* ЧТО СДЕЛАТЬ *
(1) Что, согласно тексту о Кэрол Бове, её друг собрал в пустыне?
(2) Перепишите часть текста о Кэрол Бове, начиная со слов "Начав когда-то с" и дальше до слов "сне и наяву.". Замените при этом "камни" на "ракушки".
(3) Сверьте с текстом о Кэрол Бове три утверждения и для каждого ответьте «да» или «нет», приведя решающие слова текста дословно: (a) Кэрол Бове начинала с книжных полок; (b) автор считает изгибание металла завершающим этапом её творчества; (c) история даёт точный ответ, было ли это совпадением.

++++ РАЗДЕЛ ДОКУМЕНТА

Начав когда-то с книжных полок, в настоящее время же она сосредоточилась на изгибании металла[5] и в этом исторически она конечно повторяет путь постмодернизма, подходя к границам его завершения с обретением разнообразия и законченности извивающихся и высокотехнологично крашенных поверхностей. Но я думаю это лишь промежуточный шаг в её творчестве, шаг, который восстанавливает образ индустриализации и механизации через искривлённое сюрреализмом сознание. Сны как проявления совести человечества важны, и особенно важны когда они становятся вещими, а так и происходит с Кэрол Бове: однажды она увидела во сне странные камни и на следующей день оказалось, что её друг собрал такие странные изогнутые камни в пустыне [2, с. 98]. Что это, совпадение, телепатия или прорицание? Точных ответов история не даёт, но увидеть будущее можно, только если бережно документировать факты и во сне и наяву.

++++++++
++++ ИСХОДНЫЕ ДАННЫЕ

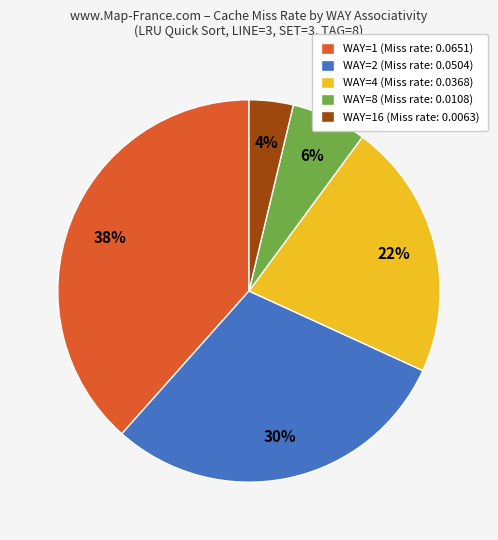

To the nearest percent, what is the combined percentage of WAY=8 (Miss rate: 0.0108) and WAY=2 (Miss rate: 0.0504)?

36%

++++++++

* ОТВЕТЫ *
(1) Странные изогнутые камни.

(2)
Начав когда-то с книжных полок, в настоящее время же она сосредоточилась на изгибании металла[5] и в этом исторически она конечно повторяет путь постмодернизма, подходя к границам его завершения с обретением разнообразия и законченности извивающихся и высокотехнологично крашенных поверхностей. Но я думаю это лишь промежуточный шаг в её творчестве, шаг, который восстанавливает образ индустриализации и механизации через искривлённое сюрреализмом сознание. Сны как проявления совести человечества важны, и особенно важны когда они становятся вещими, а так и происходит с Кэрол Бове: однажды она увидела во сне странные ракушки и на следующей день оказалось, что её друг собрал такие странные изогнутые ракушки в пустыне [2, с. 98]. Что это, совпадение, телепатия или прорицание? Точных ответов история не даёт, но увидеть будущее можно, только если бережно документировать факты и во сне и наяву.

(3)
(a) Да: «Начав когда-то с книжных полок».
(b) Нет: «Но я думаю это лишь промежуточный шаг в её творчестве».
(c) Нет: «Точных ответов история не даёт».